> _Required work_
1. List the pieces of information that Pilgarlic56 says would be helpful to know about the mead in the reactivating mead thread.
2. Answer these questions from the reactivating mead thread:
(a) How much honey and water did Jorge start with?
(b) Which yeast did Jorge use?
(c) What was the first reading Jorge took, and on what date?
3. Write the next part of the reactivating mead thread, picking up after its final line.

> _Extracted text_
# Reactivating mead



## Pilgarlic56 (Aug 6, 2010)

Hard to say on the information provided. On what basis do you say it failed to complete fermenting? Do you have hydrometer readings? If so, it would be helpful to know 1) Original Gravity, 2) Current Gravity, 3) Recipe, 4) Specific Yeast used, 5) Fermentation regimen, i.e., temperature, stability of temperature or lack thereof, et cet 6) Is it in Primary or Secondary?. If the fermentation has indeed stopped prematurely, it could be for any number of reasons: Lack of nutrients, PH, Temp, Alcohol, et cet. Without knowing whether indeed the fermentation failed to complete and, if it did, why, one can't say how best to revive it.


----------



## Jorge (Sep 24, 2002)

Pilgarlic56, thanks for the reply. 
You are right, there are lots of variables. So, this is it:
I started with fresh honey (13lbs honey in 5 gal water). Most pasteurized at 145-150oF for ~10 min. The whole thing was let to cool at room temperature. I used Lalvin Bourgovin RC 212 (sold by Dadant), one pack (5 grams) + ½ tsp per gal (= 2.5 tsp) nutrients (Crosby & Baker Ltd.,yeast energizer) activated carefully as recommended on the package. 
I kept the fermenter sealed with an air lock at around 70-75 oF pretty constant.
First densitometry reading (Sept 28th): 1.091. Current reading: 1.034. Never saw strong fermentation.

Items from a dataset
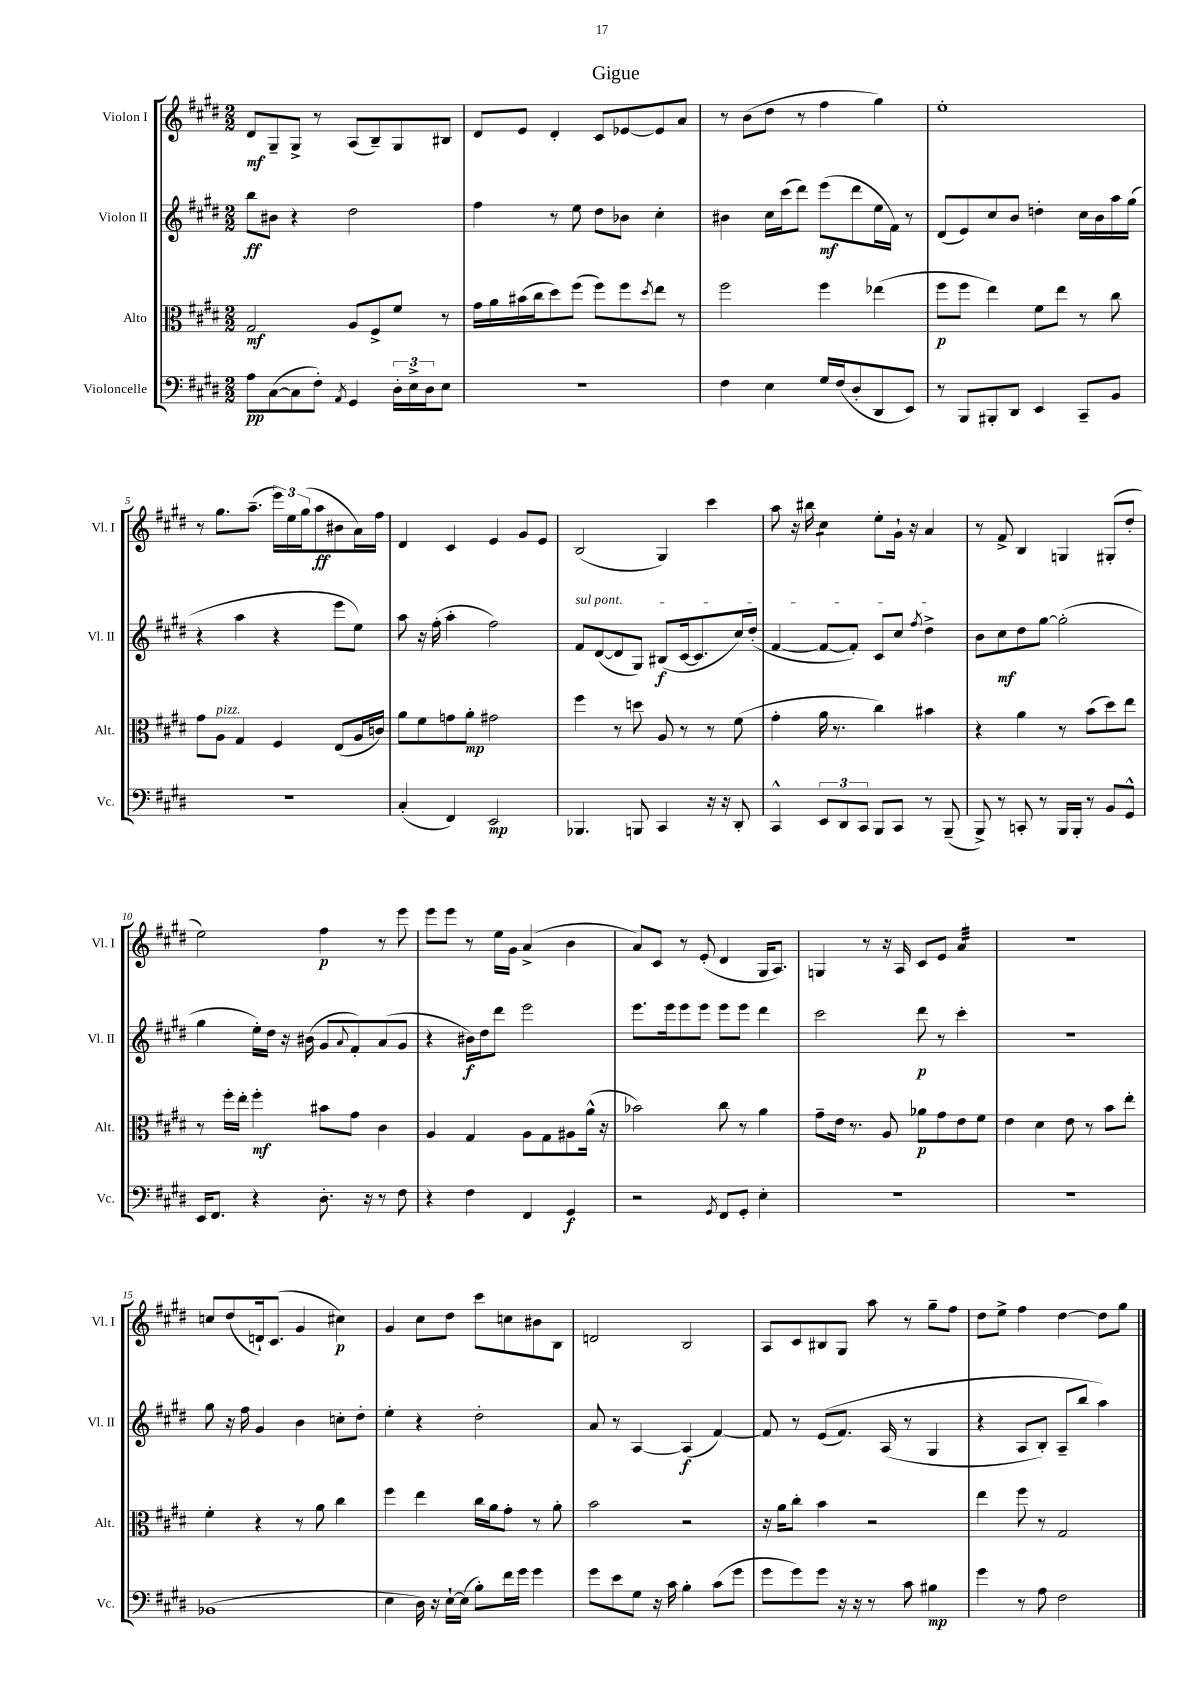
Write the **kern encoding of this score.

**kern	**dynam	**kern	**dynam	**kern	**dynam	**kern	**dynam
*part4	*part4	*part3	*part3	*part2	*part2	*part1	*part1
*staff4	*staff4	*staff3	*staff3	*staff2	*staff2	*staff1	*staff1
*I"Violoncelle	*	*I"Alto	*	*I"Violon II	*	*I"Violon I	*
*I'Vc.	*	*I'Alt.	*	*I'Vl. II	*	*I'Vl. I	*
*clefF4	*	*clefC3	*	*clefG2	*	*clefG2	*
*k[f#c#g#d#]	*	*k[f#c#g#d#]	*	*k[f#c#g#d#]	*	*k[f#c#g#d#]	*
*M2/2	*	*M2/2	*	*M2/2	*	*M2/2	*
=1	=1	=1	=1	=1	=1	=1	=1
8A\L	pp	2G#/	mf	8bb\L	ff	8d#/L	mf
([8C#\	.	.	.	8b#X\J	.	8G#~/	.
8C#\]	.	.	.	4r	.	8G#^/J	.
8F#'\J)	.	.	.	.	.	8r	.
8qAA/	.	.	.	.	.	.	.
4GG#/	.	8A/L	.	2dd#\	.	(8A/L	.
.	.	8F#^/	.	.	.	8B~/)	.
24D#'\LL	.	8f#/J	.	.	.	8G#/	.
24E^\	.	.	.	.	.	.	.
24D#\J	.	.	.	.	.	.	.
8E\J	.	8r	.	.	.	8B#X/J	.
=2	=2	=2	=2	=2	=2	=2	=2
1r	.	16g#\LL	.	4ff#\	.	8d#/L	.
.	.	16a\	.	.	.	.	.
.	.	(16b#X\	.	.	.	8e/J	.
.	.	16cc#\J	.	.	.	.	.
.	.	8dd#\)	.	8r	.	4d#'/	.
.	.	(8ff#\J	.	8ee\	.	.	.
.	.	8ff#\L)	.	8dd#\L	.	8c#/L	.
.	.	8ff#\	.	8b-X\J	.	[8e-X/	.
.	.	8qdd#/	.	.	.	.	.
.	.	8ee\J	.	4cc#'\	.	8e-/]	.
.	.	8r	.	.	.	8a/J	.
=3	=3	=3	=3	=3	=3	=3	=3
4F#\	.	2ff#\	.	4b#X\	.	8r	.
.	.	.	.	.	.	(8b\L	.
4E\	.	.	.	16cc#\LL	.	8dd#\J	.
.	.	.	.	(16ccc#\J	.	.	.
.	.	.	.	8ddd#\J)	.	8r	.
16G#/LL	.	4ff#\	.	(8eee\L	mf	4ff#\	.
(16F#/J	.	.	.	.	.	.	.
8D#'/	.	.	.	8ddd#\	.	.	.
8DD#/	.	(4ee-X\	.	16ee\L	.	4gg#\)	.
.	.	.	.	16f#\JJ)	.	.	.
8EE/J)	.	.	.	8r	.	.	.
=4	=4	=4	=4	=4	=4	=4	=4
8r	.	8ff#\L	p	(8d#/L	.	1ee'	.
8BBB/L	.	8ff#\J	.	8e/)	.	.	.
8BBB#X'/	.	4ee\)	.	8cc#/	.	.	.
8DD#/J	.	.	.	8b/J	.	.	.
4EE/	.	8f#\L	.	4ddn'\	.	.	.
.	.	8ee\J	.	.	.	.	.
8CC#~/L	.	8r	.	16cc#\LL	.	.	.
.	.	.	.	16b\	.	.	.
8BB/J	.	8cc#\	.	16aa\	.	.	.
.	.	.	.	(16gg#\JJ	.	.	.
!!LO:LB:g=z
=5	=5	=5	=5	=5	=5	=5	=5
1r	.	8g#\L	.	4r	.	8r	.
!	!	!LO:TX:a:i:t=pizz.	!	!	!	!	!
.	.	8A\J	.	.	.	8.gg#\L	.
.	.	4G#/	.	4aa\	.	.	.
.	.	.	.	.	.	(8.aa~\J	.
.	.	4F#/	.	4r	.	24eee\LL)	.
.	.	.	.	.	.	24ee\	.
.	.	.	.	.	.	(24gg#\J	.
.	.	.	.	.	.	8aa\	ff
.	.	(8E/L	.	8eee\L	.	8b#X\	.
.	.	16A/L	.	8ee\J)	.	16a\L)	.
.	.	16cn/JJ)	.	.	.	16ff#\JJ	.
=6	=6	=6	=6	=6	=6	=6	=6
(4C#'/	.	8a\L	.	8aa\	.	4d#/	.
.	.	8f#\	.	16r	.	.	.
.	.	.	.	(16ff#'\	.	.	.
4FF#/)	.	8gn\	.	4aa'\	.	4c#/	.
.	.	8a'\J	mp	.	.	.	.
2EE/	mp	2g#X\	.	2ff#\)	.	4e/	.
.	.	.	.	.	.	8g#/L	.
.	.	.	.	.	.	8e/J	.
=7	=7	=7	=7	=7	=7	=7	=7
!	!	!	!	!LO:TX:a:i:t=sul pont.	!	!	!
4.BBB-X/	.	4ff#\	.	8f#/L	.	(2B/	.
.	.	.	.	([8d#/	.	.	.
.	.	8r	.	8d#/]	.	.	.
8BBBn/	.	8ddn\	.	8G#/J)	.	.	.
4CC#/	.	8A/	.	(8B#X/L	f	4G#/)	.
.	.	8r	.	[16c#/k	.	.	.
.	.	.	.	8.c#/]	.	.	.
16r	.	8r	.	.	.	4ccc#\	.
16r	.	.	.	.	.	.	.
8DD#'/	.	(8f#\	.	16cc#/L)	.	.	.
.	.	.	.	(16dd#'/JJ	.	.	.
=8	=8	=8	=8	=8	=8	=8	=8
4CC#^^/	.	4g#'\	.	[4f#/	.	8aa\	.
.	.	.	.	.	.	16r	.
.	.	.	.	.	.	16bb#X\	.
*	*	*	*	*	*	*tremolo	*
12EE/L	.	16a\	.	8f#/L_	.	8cc#\L	.
.	.	8.r	.	.	.	.	.
12DD#/	.	.	.	.	.	.	.
.	.	.	.	8f#'/J])	.	8cc#\J	.
*	*	*	*	*	*	*Xtremolo	*
12CC#/J	.	.	.	.	.	.	.
8BBB/L	.	4cc#\)	.	8c#/L	.	8ee'\L	.
8CC#/J	.	.	.	8cc#/J	.	16g#`\Jk	.
.	.	.	.	.	.	16r	.
.	.	.	.	8qff#/	.	.	.
8r	.	4b#X\	.	4dd#^\	.	4a/	.
(8BBB~/	.	.	.	.	.	.	.
=9	=9	=9	=9	=9	=9	=9	=9
8BBB^/)	.	4r	.	8b\L	.	8r	.
8r	.	.	.	8cc#\	mf	8f#^/	.
8CCn'/	.	4a\	.	8dd#\	.	4B/	.
8r	.	.	.	[8gg#\J	.	.	.
16BBB/LL	.	8r	.	(2gg#'\]	.	4Gn/	.
16BBB'/JJ	.	.	.	.	.	.	.
8r	.	(8b\L	.	.	.	.	.
8BB/L	.	8dd#\)	.	.	.	(8G#X'/L	.
8GG#^^/J	.	8ee\J	.	.	.	8dd#'/J	.
!!LO:LB:g=z
=10	=10	=10	=10	=10	=10	=10	=10
16EE/KL	.	8r	.	4gg#\	.	2ee\)	.
8.FF#/J	.	.	.	.	.	.	.
.	.	16ff#'\LL	.	.	.	.	.
.	.	16ee'\JJ	.	.	.	.	.
4r	.	4ff#'\	mf	16ee'\LL)	.	.	.
.	.	.	.	16dd#\JJ	.	.	.
.	.	.	.	16r	.	.	.
.	.	.	.	(16b#X\	.	.	.
8.D#'\	.	8b#X\L	.	8g#/L	.	4ff#\	p
.	.	.	.	8qqa/	.	.	.
.	.	8g#\J	.	8f#'/)	.	.	.
16r	.	.	.	.	.	.	.
8r	.	4c#\	.	(8a/	.	8r	.
8F#\	.	.	.	8g#/J	.	8eee\	.
=11	=11	=11	=11	=11	=11	=11	=11
4r	.	4A/	.	4r	.	8eee\L	.
.	.	.	.	.	.	8eee\J	.
4F#\	.	4G#/	.	16b#X\LL)	f	8r	.
.	.	.	.	16dd#\J	.	.	.
.	.	.	.	8ddd#\J	.	16ee\LL	.
.	.	.	.	.	.	16g#\JJ	.
4FF#/	.	8A\L	.	2eee\	.	(4a^/	.
.	.	8G#\	.	.	.	.	.
4GG#/	f	8A#X\	.	.	.	4b\	.
.	.	(16a^^\Jk	.	.	.	.	.
.	.	16r	.	.	.	.	.
=12	=12	=12	=12	=12	=12	=12	=12
2r	.	2b-X\)	.	8.eee\L	.	8a/L)	.
.	.	.	.	.	.	8c#/J	.
.	.	.	.	16eee\k	.	.	.
.	.	.	.	8eee\	.	8r	.
.	.	.	.	8eee\J	.	(8e'/	.
8qGG#/	.	.	.	.	.	.	.
8FF#/L	.	8cc#\	.	8eee\L	.	4d#/	.
8GG#'/J	.	8r	.	8eee\J	.	.	.
4E'\	.	4a\	.	4ddd#\	.	16G#/KL	.
.	.	.	.	.	.	8.A/J)	.
=13	=13	=13	=13	=13	=13	=13	=13
1r	.	8g#~\L	.	2ccc#\	.	4Gn/	.
.	.	16e\Jk	.	.	.	.	.
.	.	8.r	.	.	.	.	.
.	.	.	.	.	.	8r	.
.	.	8A/	.	.	.	16r	.
.	.	.	.	.	.	16A/	.
.	.	8a-X\L	p	8ddd#\	p	8c#/L	.
.	.	8g#\	.	8r	.	8e/J	.
*	*	*	*	*	*	*tremolo	*
.	.	8e\	.	4ccc#'\	.	32a/LLL	.
.	.	.	.	.	.	32a/	.
.	.	.	.	.	.	32a/	.
.	.	.	.	.	.	32a/	.
.	.	8f#\J	.	.	.	32a/	.
.	.	.	.	.	.	32a/	.
.	.	.	.	.	.	32a/	.
.	.	.	.	.	.	32a/JJJ	.
*	*	*	*	*	*	*Xtremolo	*
=14	=14	=14	=14	=14	=14	=14	=14
1r	.	4e\	.	1r	.	1r	.
.	.	4d#\	.	.	.	.	.
.	.	8e\	.	.	.	.	.
.	.	8r	.	.	.	.	.
.	.	8b\L	.	.	.	.	.
.	.	8ee'\J	.	.	.	.	.
!!LO:LB:g=z
=15	=15	=15	=15	=15	=15	=15	=15
(1BB-X	.	4f#'\	.	8gg#\	.	8ccn/L	.
.	.	.	.	16r	.	(8dd#/	.
.	.	.	.	16ff#\	.	.	.
.	.	4r	.	4g#/	.	16dn`/k)	.
.	.	.	.	.	.	(8.c#/J	.
.	.	8r	.	4b\	.	4g#/	.
.	.	8a\	.	.	.	.	.
.	.	4cc#\	.	8ccn'\L	.	4cc#X\)	p
.	.	.	.	8dd#'\J	.	.	.
=16	=16	=16	=16	=16	=16	=16	=16
4E\	.	4ff#\	.	4ee'\	.	4g#/	.
16D#\)	.	4ee\	.	4r	.	8cc#\L	.
16r	.	.	.	.	.	.	.
[16E`\LL	.	.	.	.	.	8dd#\J	.
(16E\JJ]	.	.	.	.	.	.	.
8B'\L)	.	16cc#\LL	.	2dd#'\	.	8ccc#\L	.
.	.	16a\J	.	.	.	.	.
16f#\L	.	8g#'\J	.	.	.	8ccn\	.
16g#\JJ	.	.	.	.	.	.	.
4g#\	.	8r	.	.	.	8b#X\	.
.	.	8a'\	.	.	.	8B\J	.
=17	=17	=17	=17	=17	=17	=17	=17
8g#\L	.	2b\	.	8a/	.	2dn/	.
8e\	.	.	.	8r	.	.	.
8G#\J	.	.	.	[4A/	.	.	.
16r	.	.	.	.	.	.	.
16c#\	.	.	.	.	.	.	.
4B'\	.	2r	.	(4A/]	f	2B/	.
(8c#\L	.	.	.	[4f#/)	.	.	.
8g#\J	.	.	.	.	.	.	.
=18	=18	=18	=18	=18	=18	=18	=18
8g#\L	.	16r	.	8f#/]	.	8A/L	.
.	.	16a\KL	.	.	.	.	.
8g#\)	.	8cc#'\J	.	8r	.	8c#/	.
8g#\J	.	4b\	.	((8e/L	.	8B#X/	.
16r	.	.	.	8.f#/J)	.	8G#/J	.
16r	.	.	.	.	.	.	.
8r	.	2r	.	.	.	8aa\	.
.	.	.	.	(16A/	.	.	.
8c#\	.	.	.	8r	.	8r	.
4B#X\	mp	.	.	4G#/	.	8gg#~\L	.
.	.	.	.	.	.	8ff#\J	.
=19	=19	=19	=19	=19	=19	=19	=19
4g#\	.	4ee\	.	4r	.	8dd#\L	.
.	.	.	.	.	.	8ee^\J	.
8r	.	8ff#\	.	8A/L	.	4ff#\	.
8A\	.	8r	.	8B'/J)	.	.	.
2F#\	.	2G#/	.	8A~/L	.	[4dd#\	.
.	.	.	.	8bb/J	.	.	.
.	.	.	.	4aa\)	.	8dd#\L]	.
.	.	.	.	.	.	8gg#\J	.
==	==	==	==	==	==	==	==
*-	*-	*-	*-	*-	*-	*-	*-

> _Responses to the exercise_
1.
1) Original Gravity
2) Current Gravity
3) Recipe
4) Specific yeast used
5) Fermentation regimen (temperature, and whether the temperature was stable)
6) Whether it is in Primary or Secondary

2.
(a) 13 lbs of honey in 5 gallons of water.
(b) Lalvin Bourgovin RC 212, sold by Dadant, one 5-gram pack.
(c) 1.091, on September 28th.

3.
I am not sure what you mean by "6) Is it in Primary or Secondary?" so I can't tell. I have not measured the pH, but I did not add anything to modify that to begin with.

Can you give me any suggestions with this info?

Thanks a lot!!


----------



## Ben Brewcat (Oct 27, 2004)

How did they recommend reactivating (I assume the yeast and not the fertilizer)? Did you use energizer or nutrients (they're different)? And did you do anything to aerate/oxygenate at pitching? (DON'T now, either way). Certainly it's lagging a bit at this point, but it'd be interesting to see if there's a SG change over time (still trickling along). It's only at about 7.5%, way below what the yeast can handle if in good health. 

Certainly you could repitch some additional yeast, properly rehydrated and oxygenated first (see the stickied thread for dry-yeast tips). For a couple bucks it's cheap insurance.


----------



## Pilgarlic56 (Aug 6, 2010)

Because of your recipe I wouldn't guess that your fermentation is being held back or stalled by Ph. Temp, too, looks okay. That would leave initial oxygenation or nutrients/energizer. I'm guessing nutrients/energizer. Unfortunately, labeling of additives isn't consistent. You need a source of Free Amino Nitrogen (FAN, often in the form of diammonium phospate (DAP), and also a source of micronutrients (often including spent yeast hulls). I looked at the Crosby and Baker product and couldn't tell what it contains, although it mentioned "nutrients". It may pay to add DAP at this point, and/or micronutrients.


----------



## Jorge (Sep 24, 2002)

OK. Thanks for the advice, guys!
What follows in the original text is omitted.